Heimliche Veränderungen am System und der Registry lassen sich mit Winpooch diagnostizieren. Das kostenlose Security-Tool überwacht wichtige Systemverzeichnisse und die Registry in Echtzeit und registriert jede Änderung. Auf diese Weise können Sie unerlaubte Modifikationen feststellen und die betreffenden Programme löschen, so dass das Tool einen guten Schutz vor Spyware bietet, bevor diese Schaden anrichten.

USB-BLOCKER PLUS: DATENKLAU DURCH SPERRFUNKTIONEN VERHINDERN Die folgenden Utilities erschweren Datendiebstahl bei physikalischem Zugang zum Windows-Recher.

USB-Stick sperren: Für 20 Euro zu haben ist die Shareware USB-Blocker Plus (Download unter www.usb-blocker.de).

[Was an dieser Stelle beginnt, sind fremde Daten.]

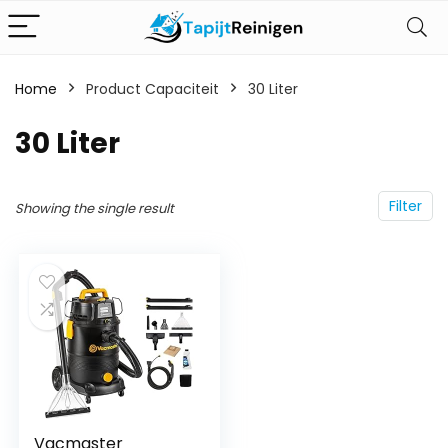
Home
Product Capaciteit
‎30 Liter
‎30 Liter
Filter
Showing the single result
Vacmaster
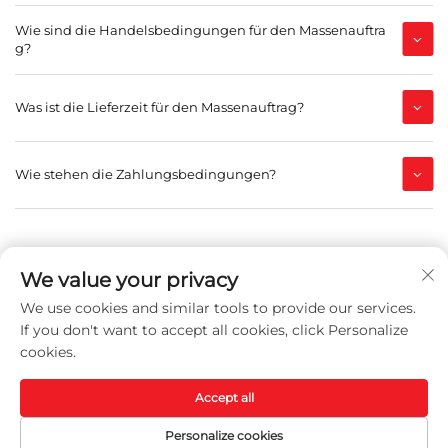
Wie sind die Handelsbedingungen für den Massenauftra
g?
Was ist die Lieferzeit für den Massenauftrag?
Wie stehen die Zahlungsbedingungen?
We value your privacy
We use cookies and similar tools to provide our services.
Haben Sie Fragen Zum
If you don't want to accept all cookies, click Personalize
cookies.
Unternehmen?
Accept all
Ein Angebot anfordern →
Personalize cookies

Das Programm für Windows XP verhindert den Datenklau über ein per USB angeschlossenes Speichermedium, etwa einen USB-Stick oder eine externe Festplatte. Gut: USB-Blocker schränkt die Funktion des USB-Ports nicht generell ein.

Sperre einrichten: Die Software Sticksecurity Home Edition (Registrierung: 12 Euro) sorgt dafür, dass sich der Rechner nur nutzen lässt, wenn ein bestimmter Wechseldatenträger, etwa ein USB-Stick, angeschlossen ist. Ziehen Sie den Stick ab, wird der PC standardmäßig gesperrt. Stecken Sie ihn wieder an, geht es weiter.

Programmdateien verschlüsseln: An viele Dokumente kommen Schnüffler nur über die zugehörige Anwendungs-Software heran. Wenn Sie den Start des Programms an die Eingabe eines Kennworts koppeln, kann niemand außer Ihnen die Daten einsehen. Dazu brauchen Sie ein Tool wie das 20 Euro teure EXE Passwort (aktuelle Version für Windows Vista, XP, 2000 und 98/ME hier). Auch das Tool SecretExe versieht Programme mit einer Passwort-Abfrage.